**Page images and extracted text:**
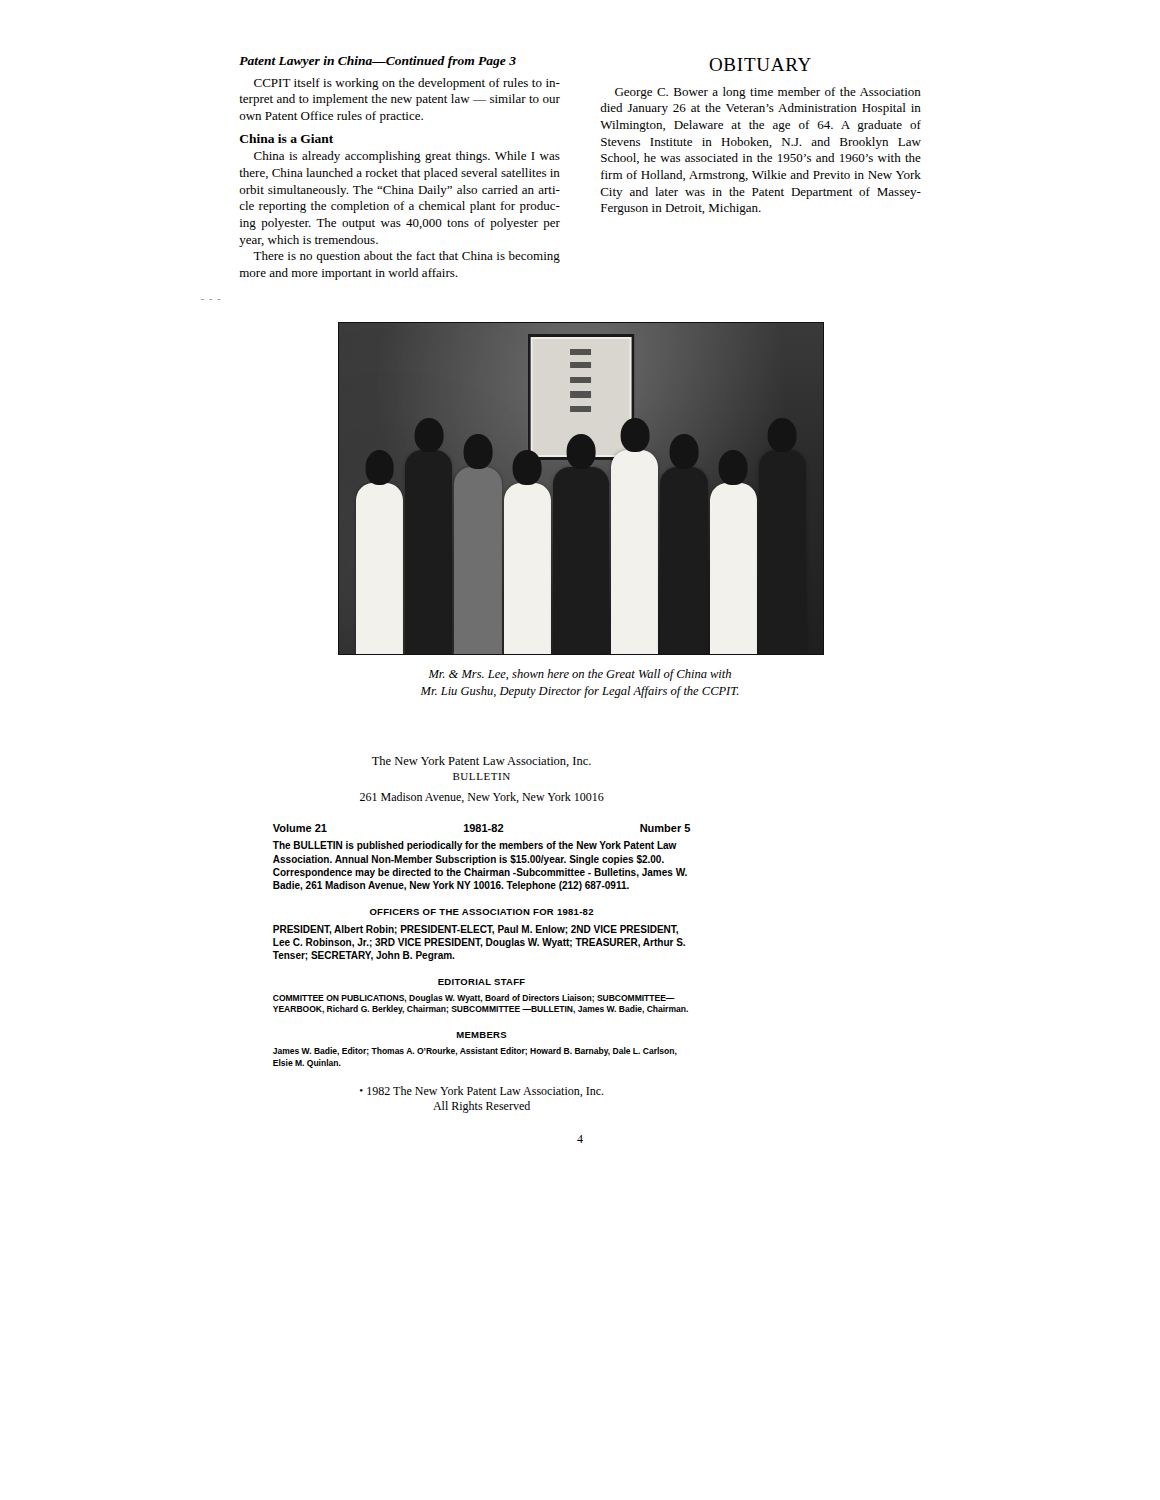- - -
Patent Lawyer in China—Continued from Page 3
CCPIT itself is working on the development of rules to interpret and to implement the new patent law — similar to our own Patent Office rules of practice.
China is a Giant
China is already accomplishing great things. While I was there, China launched a rocket that placed several satellites in orbit simultaneously. The “China Daily” also carried an article reporting the completion of a chemical plant for producing polyester. The output was 40,000 tons of polyester per year, which is tremendous.
There is no question about the fact that China is becoming more and more important in world affairs.
OBITUARY
George C. Bower a long time member of the Association died January 26 at the Veteran’s Administration Hospital in Wilmington, Delaware at the age of 64. A graduate of Stevens Institute in Hoboken, N.J. and Brooklyn Law School, he was associated in the 1950’s and 1960’s with the firm of Holland, Armstrong, Wilkie and Previto in New York City and later was in the Patent Department of Massey-Ferguson in Detroit, Michigan.
Mr. & Mrs. Lee, shown here on the Great Wall of China with
Mr. Liu Gushu, Deputy Director for Legal Affairs of the CCPIT.
The New York Patent Law Association, Inc.
BULLETIN
261 Madison Avenue, New York, New York 10016
Volume 21 1981-82 Number 5
The BULLETIN is published periodically for the members of the New York Patent Law Association. Annual Non-Member Subscription is $15.00/year. Single copies $2.00. Correspondence may be directed to the Chairman -Subcommittee - Bulletins, James W. Badie, 261 Madison Avenue, New York NY 10016. Telephone (212) 687-0911.
OFFICERS OF THE ASSOCIATION FOR 1981-82
PRESIDENT, Albert Robin; PRESIDENT-ELECT, Paul M. Enlow; 2ND VICE PRESIDENT, Lee C. Robinson, Jr.; 3RD VICE PRESIDENT, Douglas W. Wyatt; TREASURER, Arthur S. Tenser; SECRETARY, John B. Pegram.
EDITORIAL STAFF
COMMITTEE ON PUBLICATIONS, Douglas W. Wyatt, Board of Directors Liaison; SUBCOMMITTEE—YEARBOOK, Richard G. Berkley, Chairman; SUBCOMMITTEE —BULLETIN, James W. Badie, Chairman.
MEMBERS
James W. Badie, Editor; Thomas A. O’Rourke, Assistant Editor; Howard B. Barnaby, Dale L. Carlson, Elsie M. Quinlan.
•1982 The New York Patent Law Association, Inc. All Rights Reserved
4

**TASK BRIEF:** The string "Chairman" appears on some lines of the data; count those lines and report only how many there are.

**EXERCISE SOLUTION:** 2